Yakuel v Gluck This case makes the Top 10 list for the second year in a row. The trial court’s 2020 decision, denying dueling applications to confirm and to vacate an arbitration award following the majority LLC member’s exercise of a repurchase option amidst allegations by the minority member that appraisal process by the company-selected appraiser was rigged, set the stage for last May’s ruling resolving a second round of dueling applications to confirm and to vacate the arbitrator’s post-hearing award adopting the minority member’s appraiser’s substantially higher valuation notwithstanding the repurchase agreement’s provision delegating the appraisal process to a single, company-selected appraiser. The court again left the parties without a victor, holding that the governing agreement did not authorize arbitration of the repurchase price and directing the parties to select a new, single appraiser to value the minority member’s interest consistent with the terms of the agreement.
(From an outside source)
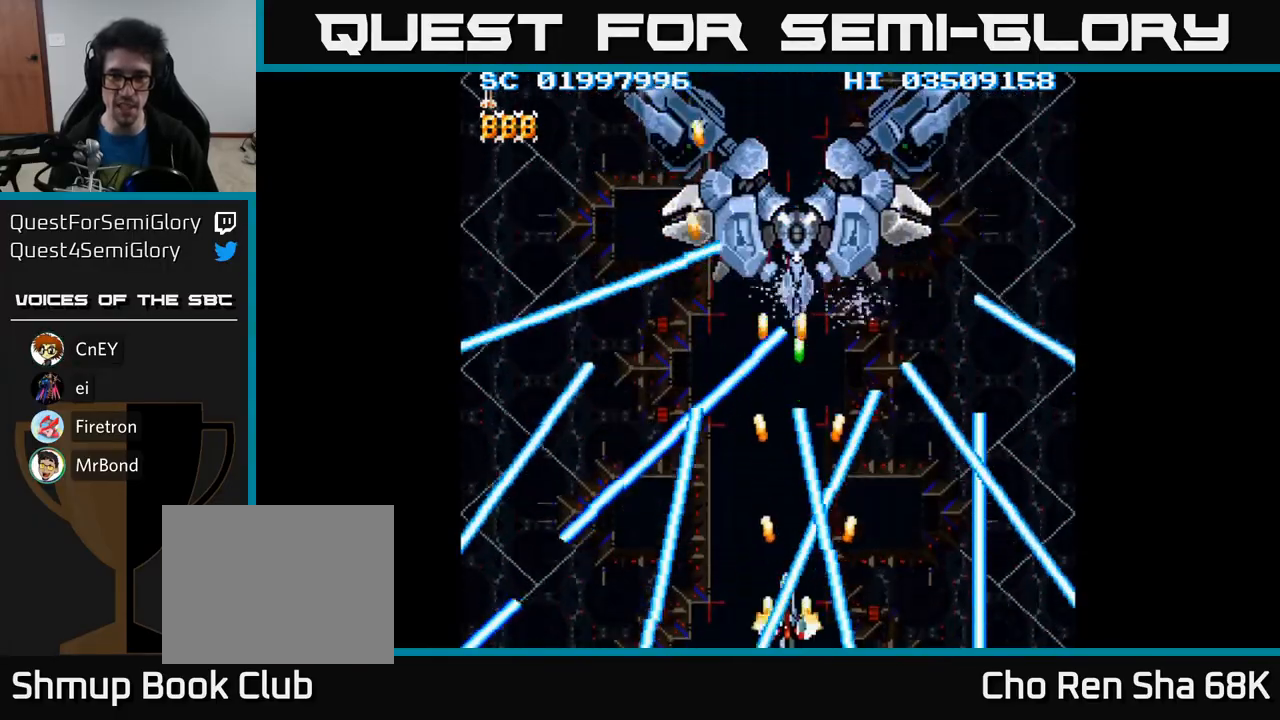
{"buttons": ["A", "DPAD_LEFT"], "events": [[67, "DPAD_DOWN", "up"], [133, "DPAD_DOWN", "down"], [150, "DPAD_LEFT", "up"], [150, "DPAD_RIGHT", "down"], [283, "DPAD_RIGHT", "up"], [300, "DPAD_DOWN", "up"], [300, "DPAD_LEFT", "down"]]}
Deal v Tugalo Gas Co. Over 25 years ago, the Second Circuit U.S. Court of Appeals in Friedman v Revenue Management, Inc. employed the Burford abstention doctrine to close the courthouse door to judicial dissolution proceedings even where diversity jurisdiction is present. Over the years a small number of District Court decisions in other Circuits have gone the other way, but the Eleventh Circuit’s March 2021 decision in Tugalo appears to be the first federal appellate court to disagree explicitly with Friedman, reasoning that Burford abstention as intended by the U.S. Supreme Court is a narrow exception to the federal courts’ “unflagging” duty to exercise subject matter jurisdiction, to be invoked only when federal court jurisdiction would interfere with an “ongoing state administrative proceeding (or, at the very least, enforcement action).” Will Tugalo inspire a challenge to Friedman in New York’s federal District Courts? One can only hope so.
Simon v Moskowitz The Appellate Division, First Department’s decision last year in Simon starkly illustrates the impotence of minority LLC members compared to minority corporation shareholders when it comes to majority overreach, due to the LLC Law’s omission of a dissolution remedy for majority oppression. The minority, non-managing member in Simon sued the managing member to compel distributions, based on allegations that the manager was hoarding millions in cash without justification with the aim of squeezing out the minority member. The manager countered that the large cash reserve was needed for contingent liabilities associated with the operation of the LLC’s residential apartment building. Both the lower court and the Appellate Division agreed with the manager that the broad powers granted him by the operating agreement and as well as the business judgment rule shielded from judicial scrutiny his decision to withhold distributions.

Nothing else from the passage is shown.